Dr. Jess Veltkamp concurs. The obstetrician-gynecologist lives on Ferry Road in Charlotte and has been commuting to her private practice at Champlain Valley Physicians Hospital in Plattsburgh via the Charlotte-Essex ferry since 2014. She says the crew members are like family to her.

Veltkamp calls the ferry her “lifeline” and said ridership hasn’t seemed sparse when she rides it in the early morning and evening. When the ferry is suspended, her only choice will be taking the Grand Isle-Plattsburgh ferry, which is what she did during the spring shutdown. She said the change will increase her commute from 70 minutes to 90 minutes each way, and will substantially increase the time she’s spending on snowy roads in the winter.

In a petition he started to keep the ferry open, Essex, N.Y., town supervisor Ken Hughes characterized the suspension as “a devastating turn of events for those who rely on its service for professional, educational, medical and other related needs.” He also noted that Essex County and the Adirondacks may be hurt economically by the decision. The change.org petition had garnered about 1,750 signatures as of Friday afternoon.

“It’s the fastest way by far for me to get to my doctor in Burlington. Will be 2 extra hours travel each time...If you had interstitial lung disease (like I do)... that extra time can be critical.. and I use that Ferry a LOT..!!” one signer said.

“I am a RN in the OR at UVMMC in Burlington. I live in Westport. This ferry should be an essential service, considering the patients and health care workers who use it,” wrote another.

The closure will also affect some New York schoolchildren. Six students from Essex County commute to the Lake Champlain Waldorf School in Shelburne five days a week. Head of school Jas Darland said she’s frustrated that “an essential transportation service which provides a public good is privatized and held for profit.” She said she hopes the company “will engage in some sort of community dialogue to see if an option can be found that meets everyone’s needs.”

In an interview on Thursday, town supervisor Hughes said he knows of an Essex County-based carpenter who travels to South Burlington to get materials, as well as truck drivers who use the ferry to go to Vermont for work. He also said there are sick New Yorkers who rely on the ferry to travel to the University of Vermont Medical Center for cancer and dialysis treatments.
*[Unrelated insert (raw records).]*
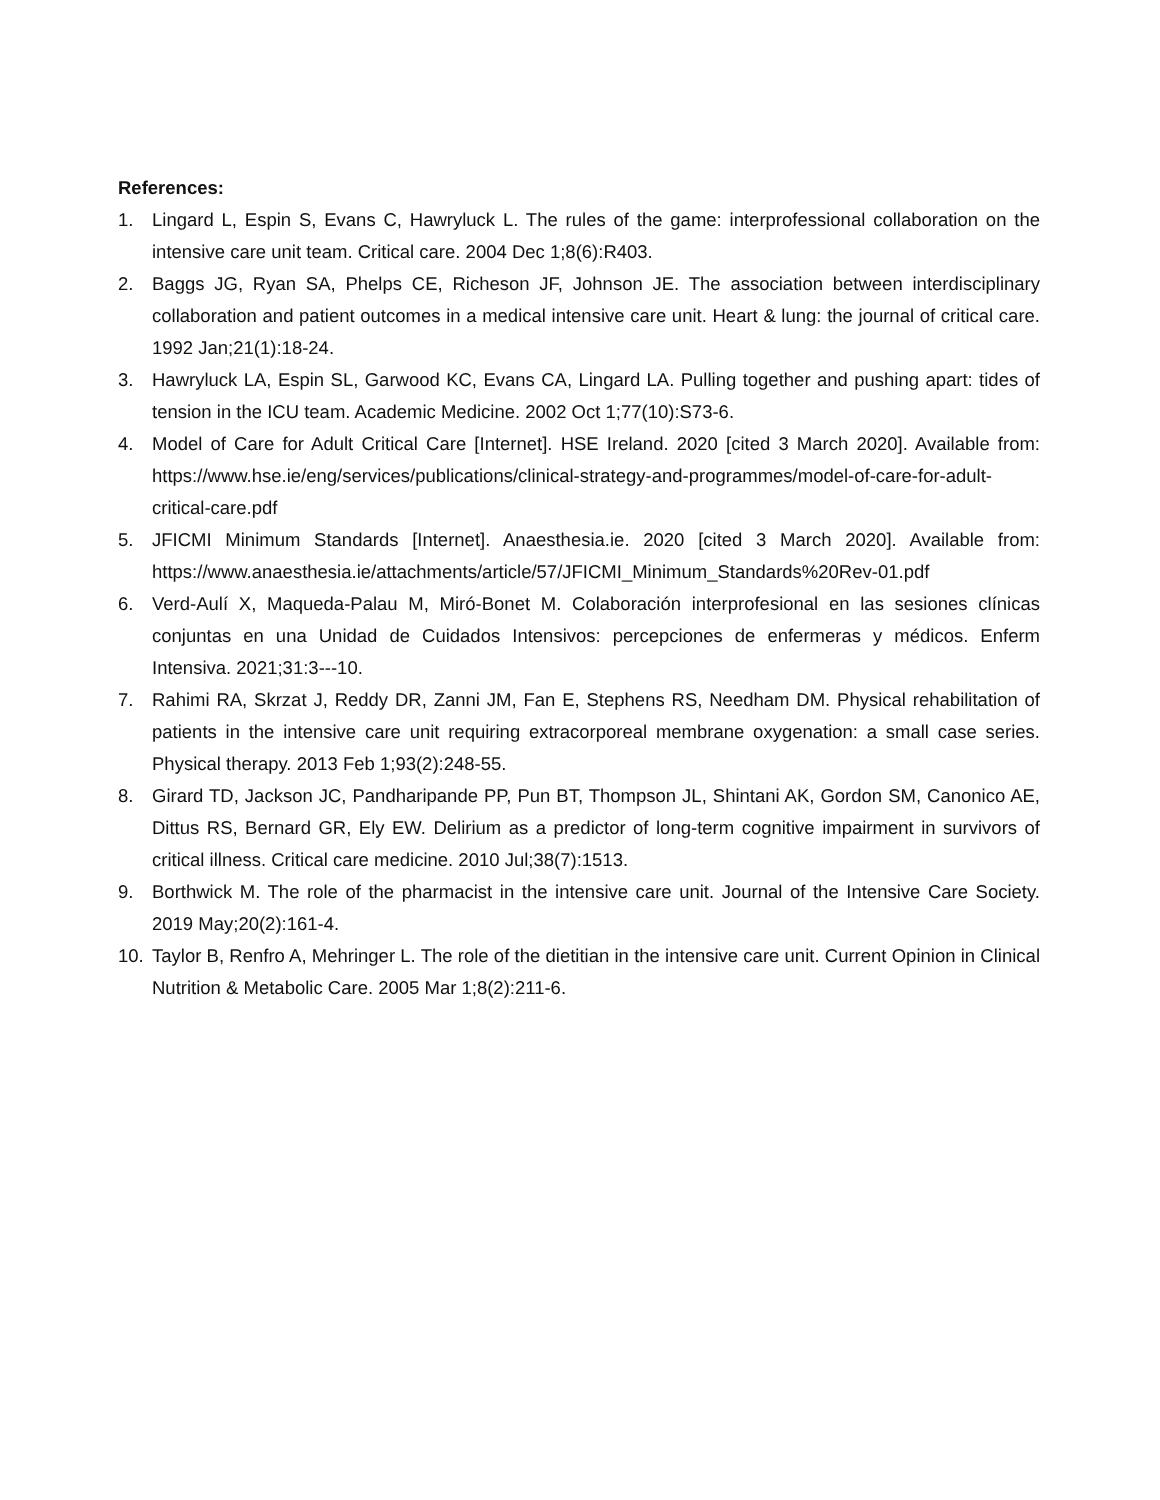References:
1. Lingard L, Espin S, Evans C, Hawryluck L. The rules of the game: interprofessional collaboration on the intensive care unit team. Critical care. 2004 Dec 1;8(6):R403.
2. Baggs JG, Ryan SA, Phelps CE, Richeson JF, Johnson JE. The association between interdisciplinary collaboration and patient outcomes in a medical intensive care unit. Heart & lung: the journal of critical care. 1992 Jan;21(1):18-24.
3. Hawryluck LA, Espin SL, Garwood KC, Evans CA, Lingard LA. Pulling together and pushing apart: tides of tension in the ICU team. Academic Medicine. 2002 Oct 1;77(10):S73-6.
4. Model of Care for Adult Critical Care [Internet]. HSE Ireland. 2020 [cited 3 March 2020]. Available from: https://www.hse.ie/eng/services/publications/clinical-strategy-and-programmes/model-of-care-for-adult-critical-care.pdf
5. JFICMI Minimum Standards [Internet]. Anaesthesia.ie. 2020 [cited 3 March 2020]. Available from: https://www.anaesthesia.ie/attachments/article/57/JFICMI_Minimum_Standards%20Rev-01.pdf
6. Verd-Aulí X, Maqueda-Palau M, Miró-Bonet M. Colaboración interprofesional en las sesiones clínicas conjuntas en una Unidad de Cuidados Intensivos: percepciones de enfermeras y médicos. Enferm Intensiva. 2021;31:3---10.
7. Rahimi RA, Skrzat J, Reddy DR, Zanni JM, Fan E, Stephens RS, Needham DM. Physical rehabilitation of patients in the intensive care unit requiring extracorporeal membrane oxygenation: a small case series. Physical therapy. 2013 Feb 1;93(2):248-55.
8. Girard TD, Jackson JC, Pandharipande PP, Pun BT, Thompson JL, Shintani AK, Gordon SM, Canonico AE, Dittus RS, Bernard GR, Ely EW. Delirium as a predictor of long-term cognitive impairment in survivors of critical illness. Critical care medicine. 2010 Jul;38(7):1513.
9. Borthwick M. The role of the pharmacist in the intensive care unit. Journal of the Intensive Care Society. 2019 May;20(2):161-4.
10. Taylor B, Renfro A, Mehringer L. The role of the dietitian in the intensive care unit. Current Opinion in Clinical Nutrition & Metabolic Care. 2005 Mar 1;8(2):211-6.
Hughes plans to present a resolution to the Essex town board on December 29 asking them to request continuation of ferry service; he is also appealing to county and state legislators for help. The ferry has periodically shut down for extended periods of time due to ice on the lake, Hughes said, but that’s obviously not the case this year. Essex residents have told him how dismayed they are that a decision like this can be made without any discussion with the ferry users.

“I question whether those human situations are actually thought of when the decision is made to close the ferry down,” Hughes said.



So does Beatrice Disogra. For 14 years, the nurse commuted on the ferry from her home in Willsboro, N.Y., to her job at the UVM Medical Center. As the Lake Champlain Transportation Company continually scaled back Charlotte-Essex service little by little, Disogra sold her house last year and moved to Cumberland Head, N.Y. — just a mile from the Plattsburgh-Grand Isle Ferry — to make her commute easier.

Disogra said she’s skeptical that the company will respond to the grassroots effort to reverse the decision, noting they’ve been unresponsive to customer feedback in the past.

“They don’t have to answer to anyone,” she said. “That’s the problem.”

She added: “Do I have faith in them to do the right thing? No.”